4.3. Evaluation of Process Parameters

During the curing of the thick AG/EP laminate, the overheating temperature leads to matrix degradation, thermal residual stress, and uneven curing [19]. Hence, a lower overheating temperature was pursued during curing.

Table 4. ANOVA of SNR value.

Variables	Level-1	Level-2	Level-3	Level-4	Sum of Squares	Degrees of Freedom	Mean Variance	F-Test	Contribution
Heating rate	46.74	47.38	47.20	47.00	0.9	3	0.3	4.115	20.16%
Dwelling temperature	46.38	46.95	47.54	47.45	3.383	3	1.128	15.464	75.78%
Dwelling time	47.06	47.25	46.96	47.04	0.181	3	0.06	0.828	4.06%
Total					4.464				100%

shows the ANOVA of the SNR; the dwelling temperature was found to be the primary factor with a contribution of 75.78%. The contributions of the heating rate and dwelling time were 20.16% and 4.06%, respectively.
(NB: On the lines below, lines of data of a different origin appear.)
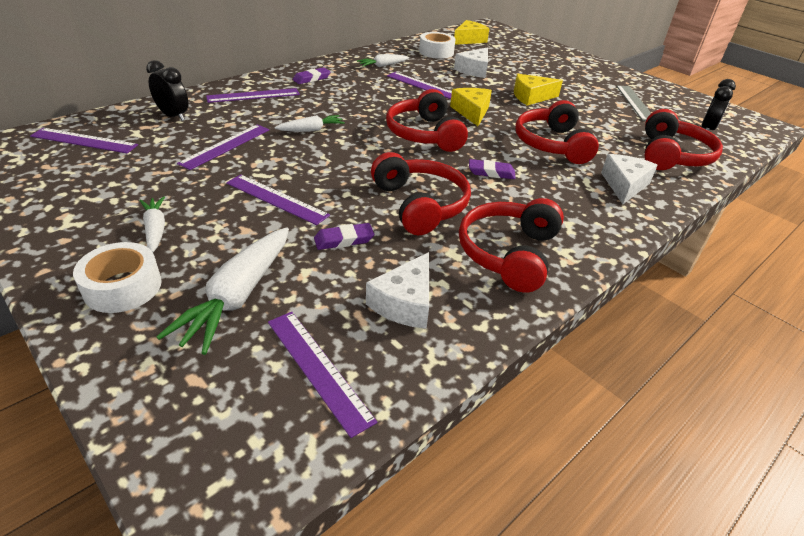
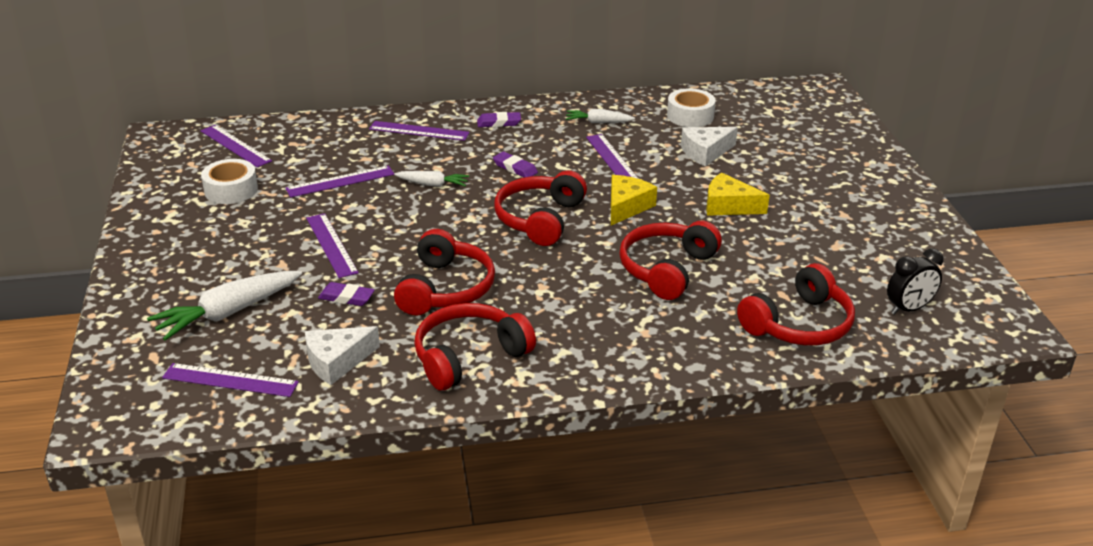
camera: 35 degrees right, 5 degrees down
(123, 287) = (163, 279): white tape -> white tape (231, 190)
(155, 229) = (220, 242): white carrot -> none
(173, 116) = (326, 138): black clock -> none
(318, 369) = (230, 380): purple ruler -> purple ruler turned 75 degrees counterclockwise
(469, 40) = (760, 106): yellow cheese -> none
(491, 172) = (555, 279): purple eraser -> purple eraser (515, 168)
(624, 185) = (683, 336): white cheese -> none
(635, 103) = (863, 248): grey ruler -> none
The mean SNR values under four levels of the three factors are shown in Figure 13. The heating rate, dwelling temperature, and dwelling time simultaneously determine the overheating temperature caused by the curing reaction. The combination of the best levels of the curing factors was A1B1C3; in other words, a lower overheating temperature was obtained at a heating rate of 0.25 °C/min, dwelling temperature of 80 °C, and dwelling time of 90 min. The overheating temperature of the thick AF/EP laminate under the best curing cycle was 197.70 °C, calculated by Equations (1) and (2). The optimal curing cycle was predicted, but it is not in Table 3. Therefore, further experiments should be carried out to validate the predicted curing cycle.
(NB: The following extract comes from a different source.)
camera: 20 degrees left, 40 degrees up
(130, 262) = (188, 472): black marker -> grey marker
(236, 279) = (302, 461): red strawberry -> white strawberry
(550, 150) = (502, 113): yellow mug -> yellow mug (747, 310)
The time–temperature relationship of the thick AF/EP laminate under the original and optimal curing cycle is shown in Figure 14. In the experiment, the overheating temperature of the thick AF/EP laminate was 192.72 °C; it involved an error of 2.58%, as compared with the overheating temperature (197.70 °C) predicted using the SNR method. Moreover, compared with the curing cycle provided by the prepreg manufacturer, the overheating temperature was reduced by 58.48 °C, representing a reduction ratio of 23.28%.

5. Conclusions

This paper proposed an optimisation method for the overheating temperature phenomenon in [0]₃₀₀ thick AF/EP laminates, and the effects of the curing factors were discussed. The conclusions drawn are as follows:

• FBG sensors can be used to monitor the temperature and strain produced during the curing process of thick AF/EP laminates. FBG sensors were used to monitor the temperature overshoot phenomenon and the temperature distribution in the thick AF/EP laminate. The highest temperature was noted at the centre of the laminate. Temperature overheating leads to an error of 21.16% in the FBG measurements, as compared with the thermocouple measurements.
• It was determined that among the three curing factors (heating rate, dwelling temperature, and dwelling time) affecting the curing of the thick AF/EP laminate, dwelling temperature was the primary parameter affecting the overshoot temperature, with a contribution of 75.78% based on the Taguchi method and ANOVA. The contributions of the heating rate and dwelling time were 20.16% and 4.06%, respectively.
• The relationship between the overheating temperature and curing factors was established using SNR method to predict the overheating temperature. Among the four level combinations of three factors, the optimal curing factors were a heating rate of 0.25 °C/min, dwelling temperature of 80 °C, and dwelling time of 90 min. Compared with the experimental results, the predicted overheating temperature has an error of 2.58%.
• Compared with the original curing cycle, the overshoot temperature of the optimised curing cycle was reduced by 58.48 °C, representing a reduction ratio of 23.28%.